もっと具体的に、役割やスケジュール、仕事との距離感を事前に話し合っておけばよかったと反省しています。
次男が生まれたときは、長男に対する精神的な面でのサポートに関することをもっと話し合っておけばよかったと感じました。
出産入院中は夫の実家で母親がいない状況、産後は妻の実家で父親がいない状況で過ごしました。
父親と母親のどちらかがいない状況に長男はかなり不安な様子をしていたので反省しました。
夫の育休取得に向けて・育休中・復帰後それぞれの場面での不安や課題、それらに対して見直したことや工夫したこと、その変化(成果)
夫が育休取得することを聞いたときは、嬉しかった半面、夫の仕事の心配もしましたが、会社側との話し合いの結果、2か月も取得でき、産後の生活を大きく助けてもらえました。
夫の育児休暇中については、休暇前にお互いの役割分担や協力してほしいことなどを明確にしていたので特に不安はなく過ごせました。
産後で大変な状況の中でも家族全員で過ごす時間が増えてとても良かったです。
復帰後については、子ども3人の育児や家事を1人で行うことへの不安が大きかったです。
育児と家事で手一杯だったので、夫の食事や身の回りのことに関しては夫自身に全てお願いしました。
夫が自身の食事作りに加えて子どものおかずも作り置きしてくれたことで負担が軽減されました。
夫の育休取得で良かったこと、気づいたこと、感想など
家事・育児(特に上の子たち)の全般を協力してもらえたことはとても良かったです。
やはり産後1か月くらいは、体調の面で自分の思うように動けないのでとても助かりました。
最初は、「パパの育休は1か月くらいで大丈夫!」と思っていましたが、自分の体調面や子供たちの状況を考えると結果的に2か月以上も育休を取得してくれたことに感謝しています。
男性の育休取得率や質を上げるにはどうしたら良いか
男性の育休取得率に関しては会社の制度や環境が一番関係してくると思います。
また、育休の質に関しては、産後の生活について夫婦で話し合うことが大切だと思います。

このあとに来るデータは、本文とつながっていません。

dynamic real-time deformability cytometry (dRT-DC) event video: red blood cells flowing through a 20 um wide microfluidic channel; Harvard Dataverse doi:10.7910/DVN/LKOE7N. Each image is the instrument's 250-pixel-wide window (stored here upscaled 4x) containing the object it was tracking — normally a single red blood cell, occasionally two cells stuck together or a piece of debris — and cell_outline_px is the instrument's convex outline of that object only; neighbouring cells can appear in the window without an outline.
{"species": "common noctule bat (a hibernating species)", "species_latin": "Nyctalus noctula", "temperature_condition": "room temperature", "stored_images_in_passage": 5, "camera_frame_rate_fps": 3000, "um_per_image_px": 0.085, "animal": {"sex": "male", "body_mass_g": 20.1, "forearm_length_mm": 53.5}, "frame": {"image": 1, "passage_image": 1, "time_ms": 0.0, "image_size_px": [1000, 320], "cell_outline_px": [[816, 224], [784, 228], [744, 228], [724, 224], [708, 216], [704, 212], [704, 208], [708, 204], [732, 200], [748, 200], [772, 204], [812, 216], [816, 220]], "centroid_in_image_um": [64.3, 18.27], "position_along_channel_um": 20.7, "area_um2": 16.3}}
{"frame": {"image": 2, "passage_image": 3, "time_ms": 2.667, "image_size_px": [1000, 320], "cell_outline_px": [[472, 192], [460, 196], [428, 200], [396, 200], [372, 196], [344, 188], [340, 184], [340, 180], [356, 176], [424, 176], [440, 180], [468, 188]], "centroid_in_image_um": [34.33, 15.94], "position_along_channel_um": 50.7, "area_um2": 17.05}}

子どもが生まれることで今の生活がどのように変わるのか、何が大変になるのかを考えると夫婦で協力することの重要性が見えてくると思います。
夫の育休取得を検討している女性へのメッセージ
実際に夫の育休取得を経験して、育休前の準備期間が重要になってくると感じました。
夫婦での役割分担をある程度明確にするとお互い協力的でより良い育休生活になると思います。